ベッドから下りてチェス盤みたいな床をぺたぺたと歩く。ひんやりとした感触が足元からのぼり眠気を和らげる。
あらかた目が覚めたところで、影へ通じる門を開く。
ここを通るときの、水中にもぐるような感覚にもいい加減慣れた。
あれからどれだけの時を過ごしたのか、もうあやふやだ。
影側は、少し空気が重くて息がしづらい。けれどそれは、光側に来るシンたちも同じだ。
「何かあったか」
俺の来訪に気づいた焔緋が顔を出す。長い髪はかつての記憶の頃のように切り落としていた。こんなことで示しはつかないがけじめだと、髪を切った日にそう言ったのを覚えている。
「や、問題はねえよ。白銀は」
「さて、どこにいるやら。自室にいなければ、庭園か書物庫ではないか」
「分かった」
「あれは風だからな。気まぐれに何処にでも現れよう」
焔緋は肩をすくめて顔をひっこめた。白銀と焔緋の間に生まれた確執は二度と元には戻らない。白銀に恨まれ続けることを焔緋は選んだ。いつ白銀が再び怨嗟の焔に呑まれ刃を向けるか分からない、気の休まらない日々を生きることを選んだのだから、俺が口を出す資格はない。
焔緋と別れ、変わり映えのしない廊下を歩く。
影の世界は昼でも少し薄暗い。

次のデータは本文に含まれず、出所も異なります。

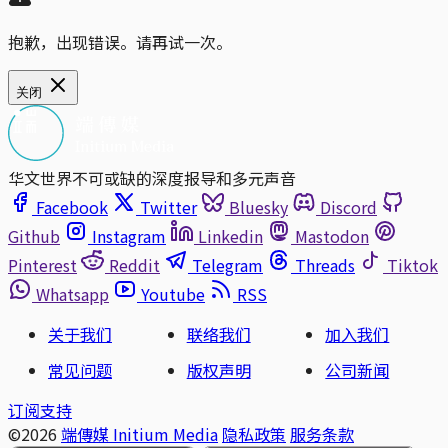
抱歉，出现错误。请再试一次。
关闭
华文世界不可或缺的深度报导和多元声音
Facebook
Twitter
Bluesky
Discord
Github
Instagram
Linkedin
Mastodon
Pinterest
Reddit
Telegram
Threads
Tiktok
Whatsapp
Youtube
RSS
关于我们
联络我们
加入我们
常见问题
版权声明
公司新闻
订阅支持
©2026
端傳媒 Initium Media
隐私政策
服务条款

これが俺にはなんとも居心地が悪く感じるのだが、白銀はその微睡みのような闇の中に揺蕩うことを好んでいた。
果たして、白銀は庭園にいた。
庭園の中央にそびえる大木は確か桜だったはずだ。今はもう冬に差し掛かっている頃だから葉も落ちて枝は裸だった。
その木の根元で、幹に寄り掛かるようにして白銀は目を伏せていた。よく見えないが何かを読んでいるらしい。
流れるに任せている白い髪が闇の中で浮かび上がり、流星のようだ。
庭園に足を踏み入れる。さく、と小気味いい芝生のこすれる音がする。
まだそれなりに距離はあるが、パーソナルスペースが異様に広い白銀はそれだけで瞼を上げ、こちらを睨んだ。

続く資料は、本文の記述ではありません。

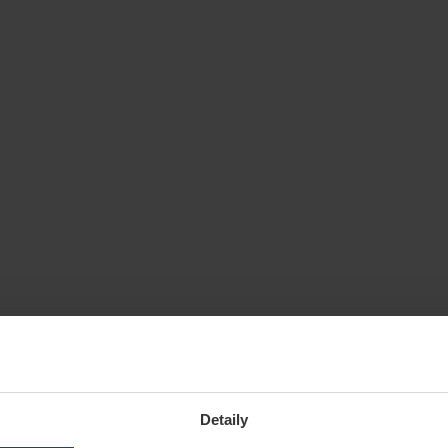
Detaily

構わず近づき、少し離れたところ、横顔がかろうじて見えるくらいの場所に座る。
「何か用か」
ぶっきらぼうだが、別に不機嫌なわけじゃない。
基本的に白銀は常にテンションが低いだけだ。ますます、あの記憶は劉黒の都合のいい妄想だったんじゃないかと疑わしくなる。
「別に……。どこで何するのも個人の勝手、なんだろ」
「用もないなら来るな」
そのまま白銀は手にしていた書物に視線を落とした。
用件も聞かずに帰れとか言わなくなっただけ、丸くなってはいるのだろうが。
白銀なりに影側に居づらい俺たちを気遣っての発言だと気づけたのは、ほんの少し前だ。
気難しいことに違いはないが、思慮深い王でもあるのだと思う。
「何読んでんの」
「知らん。洸がどこかから拾ってきた」
「なんだそれ」
覗き込むと、象形文字みたいなものがずらりと並んでいて、さすがに読めなかった。
白銀は静かに文字を追っては繊細な手つきでページをめくる。
「読めてんの?」
「あらかた」
「ふぅん。なんて書いてあるんだ」
「少し前に滅んだ王国の文明」
白銀の言う『少し前』は軽く数世紀前のことだったりする。文字の感じから見てもアステカとかその辺りの時代の本だろう。いやどんだけ昔だ。
そんなものを、洸兄はどこで見つけて何故白銀に渡したのかは気になるが。